Sull’episodio è intervenuto Nicola Boscoletto legale rappresentante della cooperativa Giotto, capace di dare lavoro dietro alle sbarre a centinaia di detenuti. Il capo della coop, attraverso due email spedite nei giorni 13 e 21 gennaio e indirizzate a Dap, presidente del tribunale di sorveglianza e garante dei detenuti, ha scritto di avere saputo di presunte violenze da parte delle guardie carcerarie ai danni di alcuni reclusi. E ha chiesto di fare luce sul caso. In realtà, come hanno dimostrato le immagini registrate dal sistema di videosorveglianza, quel 10 dicembre sono stati i detenuti a scagliarsi contro i poliziotti della penitenziaria peraltro non in tenuta antisommossa. La Procura su questo incartamento spedito da Boscoletto ha aperto un fascicolo, al momento senza indagati.

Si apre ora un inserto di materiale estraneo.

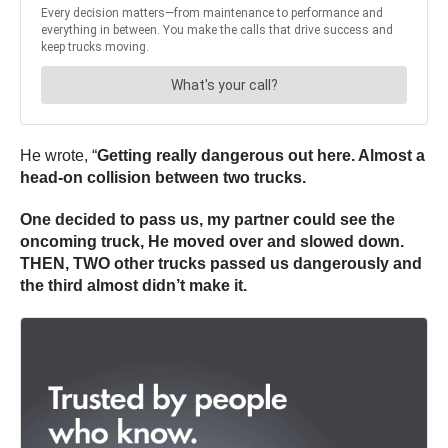
He wrote, “
Getting really dangerous out here. Almost a
head-on collision between two trucks.
One decided to pass us, my partner could see the
oncoming truck, He moved over and slowed down.
THEN, TWO other trucks passed us dangerously and
the third almost didn’t make it.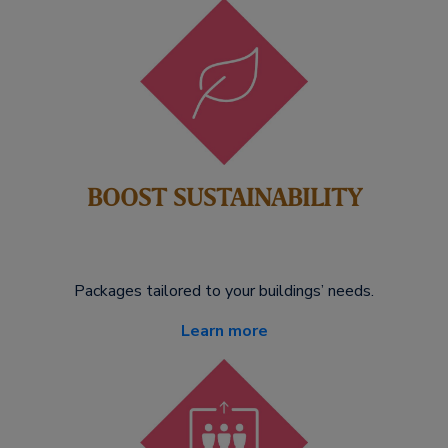
BOOST SUSTAINABILITY
Packages tailored to your buildings’ needs.
Learn more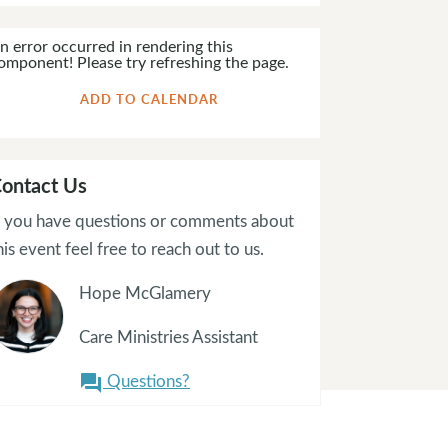
n error occurred in rendering this
omponent! Please try refreshing the page.
ADD TO CALENDAR
ontact Us
f you have questions or comments about
his event feel free to reach out to us.
Hope McGlamery
Care Ministries Assistant
Questions?
question_answer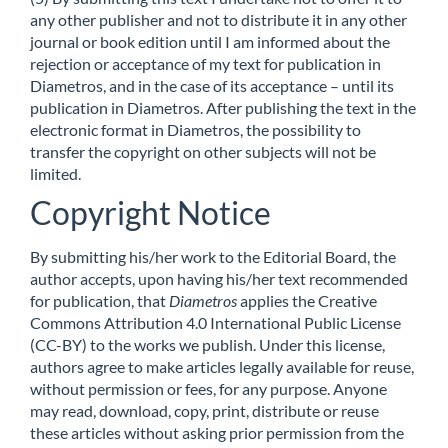
any other publisher and not to distribute it in any other
journal or book edition until I am informed about the
rejection or acceptance of my text for publication in
Diametros, and in the case of its acceptance – until its
publication in Diametros. After publishing the text in the
electronic format in Diametros, the possibility to
transfer the copyright on other subjects will not be
limited.
Copyright Notice
By submitting his/her work to the Editorial Board, the
author accepts, upon having his/her text recommended
for publication, that
Diametros
applies the Creative
Commons Attribution 4.0 International Public License
(CC-BY) to the works we publish. Under this license,
authors agree to make articles legally available for reuse,
without permission or fees, for any purpose. Anyone
may read, download, copy, print, distribute or reuse
these articles without asking prior permission from the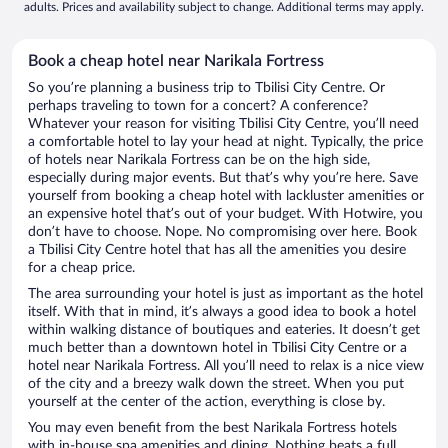
adults. Prices and availability subject to change. Additional terms may apply.
Book a cheap hotel near Narikala Fortress
So you’re planning a business trip to Tbilisi City Centre. Or
perhaps traveling to town for a concert? A conference?
Whatever your reason for visiting Tbilisi City Centre, you’ll need
a comfortable hotel to lay your head at night. Typically, the price
of hotels near Narikala Fortress can be on the high side,
especially during major events. But that’s why you’re here. Save
yourself from booking a cheap hotel with lackluster amenities or
an expensive hotel that’s out of your budget. With Hotwire, you
don’t have to choose. Nope. No compromising over here. Book
a Tbilisi City Centre hotel that has all the amenities you desire
for a cheap price.
The area surrounding your hotel is just as important as the hotel
itself. With that in mind, it’s always a good idea to book a hotel
within walking distance of boutiques and eateries. It doesn’t get
much better than a downtown hotel in Tbilisi City Centre or a
hotel near Narikala Fortress. All you’ll need to relax is a nice view
of the city and a breezy walk down the street. When you put
yourself at the center of the action, everything is close by.
You may even benefit from the best Narikala Fortress hotels
with in-house spa amenities and dining. Nothing beats a full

L’indagine ha preso corpo il giorno 10 dicembre quando il tunisino di 24 anni Zaharan Salah Ben Mohamed è stato “pizzicato” all’interno del carcere con diversi ovuli di droga (cocaina, hashish e marijuana) e schede telefoniche occultati nell’intestino. Il giovane straniero, nipote di Ben Torch il “re” delle spaccate dell’estate 2019, secondo gli inquirenti si sarebbe approvvigionato della sostanza stupefacente durante il suo permesso premio alla comunità “Piccoli Passi” di via Po. Qui avrebbe incontrato la madre, Mounira Torch 54 anni, finita anche lei nei guai per avere portato al figlio la merce illegale. I due, ironia della sorte, erano stati “scritturati” come attori nel film documentario “Tutto il mondo fuori” realizzato dalla cooperativa Work Crossing legata a filo diretto con la coop Giotto. Un viaggio all’interno del Due Palazzi, insieme a don Marco Pozza, dove il messaggio è il recupero della persona grazie a numerosi progetti di formazione. Indagato è poi finito Nizar Boughanmi tunisino di 35 anni, insieme al connazionale Wissem Talbi di 24 anni. I due, secondo l’accusa, avrebbero aiutato Zaharan a portare in carcere la droga e i telefoni cellulari. L’apparecchio del nipote di Torch, un telefonino minuscolo, è stato anche “salvato” dalla perquisizione degli agenti: con una sorta di carrucola è stato portato dal secondo al quarto piano del penitenziario. Non solo, sarebbe stato utilizzato da diversi detenuti per comunicare: come avrebbe fatto lo stesso Zaharan (il pm per lui ha già chiesto il rinvio a giudizio) con spacciatori di Padova e Venezia. Lo vendita di droga in carcere, secondo quanto ricostruito dagli inquirenti, rende moltissimo. Se sulla strada una dose di cocaina viene spacciata a 70 euro, dietro alle sbarre ne costa 300. Ad essere sfruttati sono i carcerati più deboli, quelli dipendenti dalle sostanze stupefacenti e con il portafogli imbottito. 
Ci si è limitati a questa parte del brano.